Date: December 8, 2017
Category Exhibition
Topic Pop Art & Found Footage
Location Tate Britain

Per advice from Steve we visited the 1960’s gallery of the Tate Britain with the intention fo viewing works by Joe Tilson and Mark Leckey.

Joe Tilson

Tilson’s work was a series of pop art posters created in the 1960s. The posters depicted controversial figures such as Malcolm X.

Not motivated directly, but rather each piece requires knowledge of people, places, and events. Tilson is able to use unofficial language to communicate his ideas within the official form of a poster.

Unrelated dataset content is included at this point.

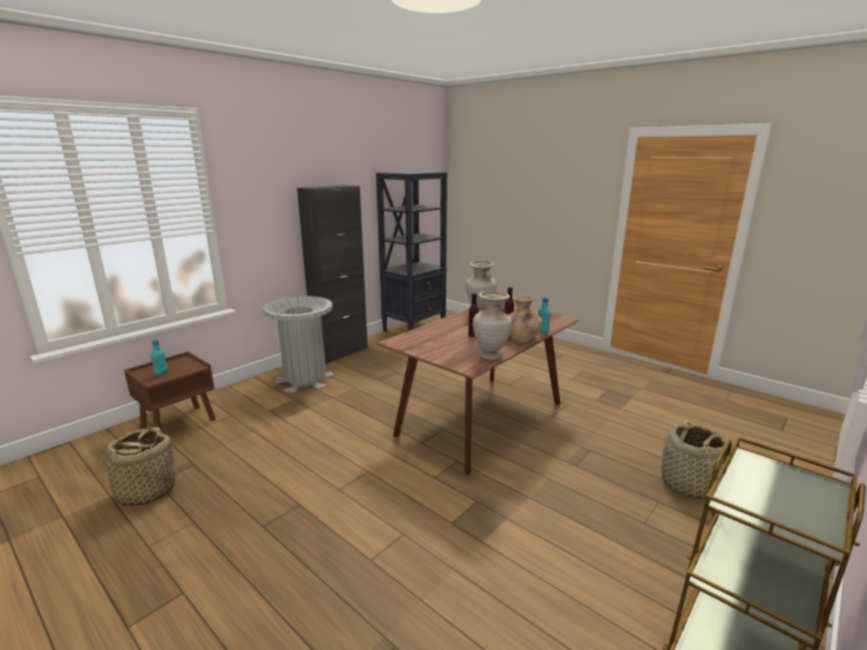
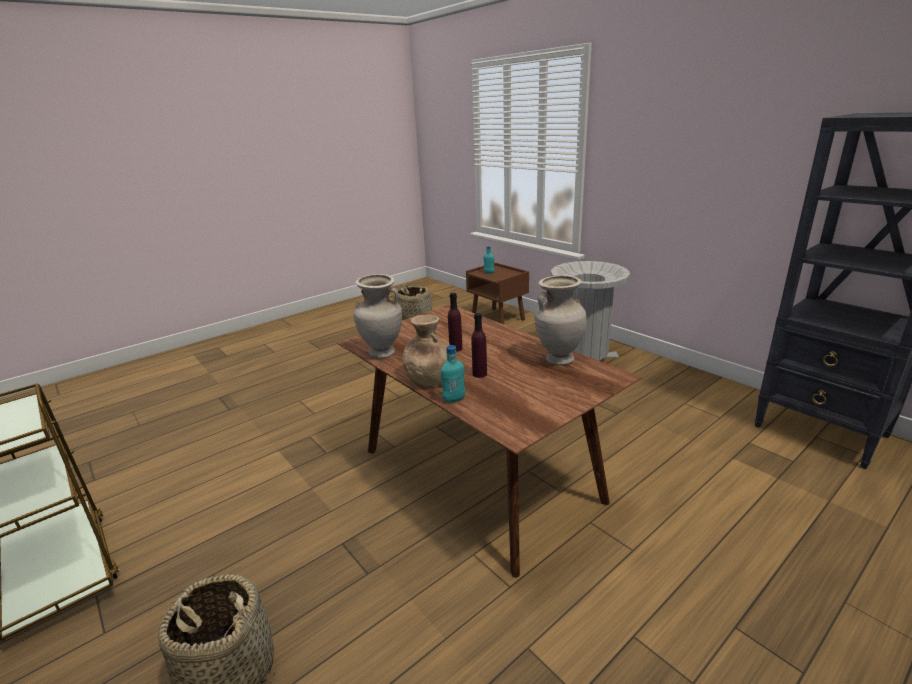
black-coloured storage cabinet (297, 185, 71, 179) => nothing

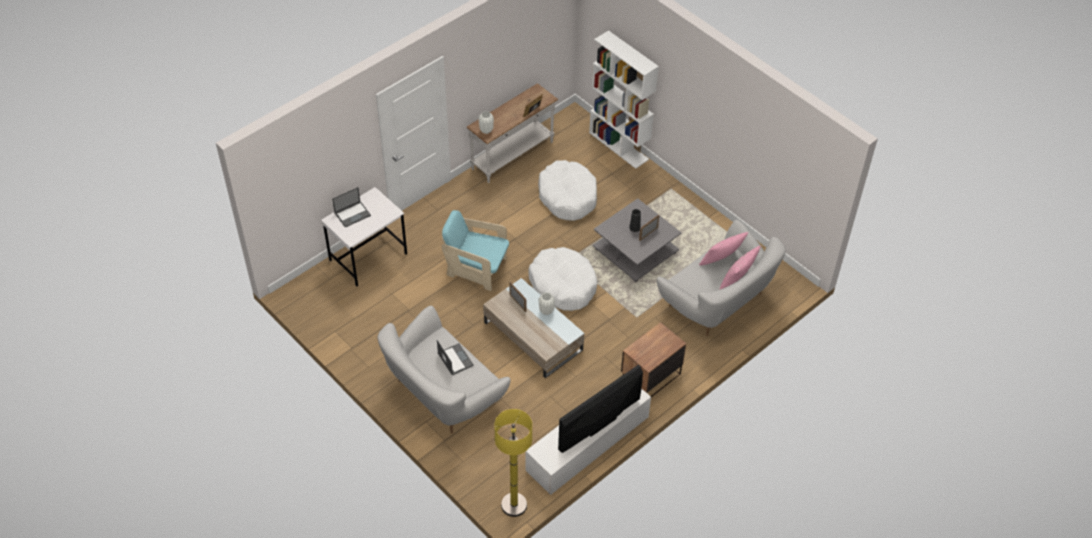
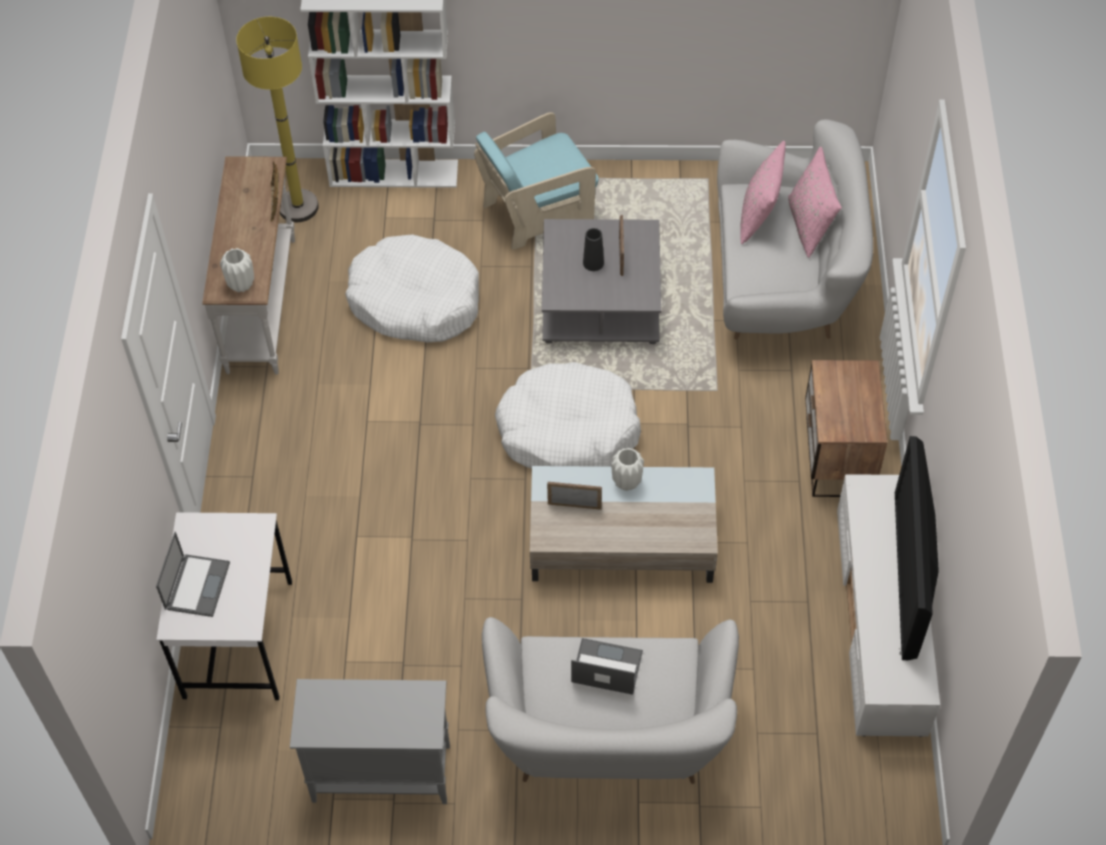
turquoise-coloured lounge chair (441, 210, 68, 81) => turquoise-coloured lounge chair (474, 112, 124, 138), shifted
yellow floor lamp (494, 409, 38, 108) => yellow floor lamp (236, 17, 83, 205), shifted
nothing => gray storage cabinet (290, 679, 160, 125)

From visible signs – Disorder is unlimited, therefore it can appear dangerous and provocative. → I believe this is one of the tools Tilson is using

As a group of posters they represent a collective history with Tilson and London at the center. The multiple cultures (chinese, British, American, etc.) allow different values to be attached to each poster. I felt attached to the post of Malcolm X, but I could see other visitors transfixed by other pieces.

Mark Leckey

Leckey’s work is a sort of video biography of his life using footage that he has found (as opposed to videos he recorded himself). I believe he takes queues from William Burroughs, an American artist, writer, and filmmaker.

Leckey plays with scale, focus, texture and repetition. He also uses distortion to make the real look unreal and the unreal look real. I prefer the moments of repetitive slightly changing movements. Leckey would do this and each time the imagery would repeat he might change the sound or the speed of playback.

I like the idea of found footage and of using disorder as a tool to bring attention to a certain subject. Both artists give me ideas for my work going forward.